Prince Arthur William Patrick (1850-1942)
Prince Arthur married Princess Louise Margarete of Prussia. It was said that Arthur was the Queen's favorite son. He felt destined for the army from a very early age, and he spent a great many years in the armed forces. He rose in rank and became promoted in 1902 to the rank of Field Marshal. Due to his family ties, as well as interest, he became very involved in German affairs, and this may have been the reasoning behind his transfer in 1911 to Canada, which distanced him from the military aspects of a deteriorating German situation. In Canada, he became the Governor General. He had two daughters and a son. Their younger daughter, Princess Patricia, is well known to Canadians as Lady Patricia Ramasey, and gave her name to a famous Canadian army regiment, Princess Patricia's Canadian Light Infantry. The Prince was a freemason. He became Grand Master in 1901 when his brother, who had held that post previously, became King. He served as Grand Master until his death in 1942.

Prince Leopold George Duncan (1853-1884)
Prince Leopold married Princess Helena Frederica of Waldeck. He was a hemophiliac, and died two years after his marriage. His son became Duke of Saxe-Coburg. He is considered by many to have been the most intelligent and probably most interesting of Victoria's sons. He had an immense thirst for life, which despite his illnesses (he also was an epileptic), studied at Oxford and became friends with Lewis Carroll, John Ruskin and Oscar Wilde. He acted as an unofficial secretary of the Queen, so it is interesting to conject what his influence was on her. His brief experience of happiness during his marriage was cut short by his death.

Princess Beatrice Mary Victoria (1857-1944)

(Stored data entries)
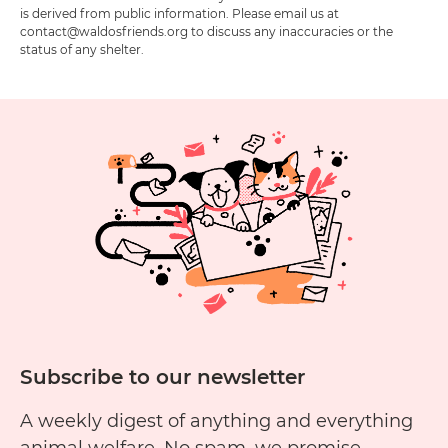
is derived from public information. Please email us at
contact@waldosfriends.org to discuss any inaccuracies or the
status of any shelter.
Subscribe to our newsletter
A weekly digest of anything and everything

...

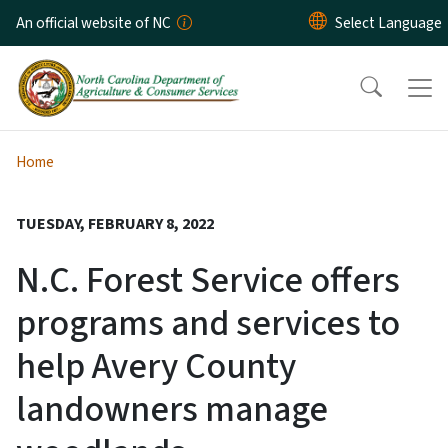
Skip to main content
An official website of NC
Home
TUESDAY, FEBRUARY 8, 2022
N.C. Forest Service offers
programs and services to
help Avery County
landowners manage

==

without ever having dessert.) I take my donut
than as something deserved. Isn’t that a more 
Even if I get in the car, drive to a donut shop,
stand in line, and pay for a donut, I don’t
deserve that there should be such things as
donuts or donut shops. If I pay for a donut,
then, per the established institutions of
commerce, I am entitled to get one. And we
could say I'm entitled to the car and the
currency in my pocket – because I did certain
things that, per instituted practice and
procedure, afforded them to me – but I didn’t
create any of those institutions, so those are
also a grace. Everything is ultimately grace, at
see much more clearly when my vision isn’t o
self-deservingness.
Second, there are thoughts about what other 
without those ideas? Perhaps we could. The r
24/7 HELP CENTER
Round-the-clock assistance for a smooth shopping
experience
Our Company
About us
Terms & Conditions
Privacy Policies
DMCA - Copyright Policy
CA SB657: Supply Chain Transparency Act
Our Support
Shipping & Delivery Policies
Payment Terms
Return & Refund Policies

» What to do:
Edit the page text by rewriting everything from "Prince Leopold married" down to "by his death.", putting "Cambridge" in place of "Oxford".

» Response area:
Prince Leopold married Princess Helena Frederica of Waldeck. He was a hemophiliac, and died two years after his marriage. His son became Duke of Saxe-Coburg. He is considered by many to have been the most intelligent and probably most interesting of Victoria's sons. He had an immense thirst for life, which despite his illnesses (he also was an epileptic), studied at Cambridge and became friends with Lewis Carroll, John Ruskin and Oscar Wilde. He acted as an unofficial secretary of the Queen, so it is interesting to conject what his influence was on her. His brief experience of happiness during his marriage was cut short by his death.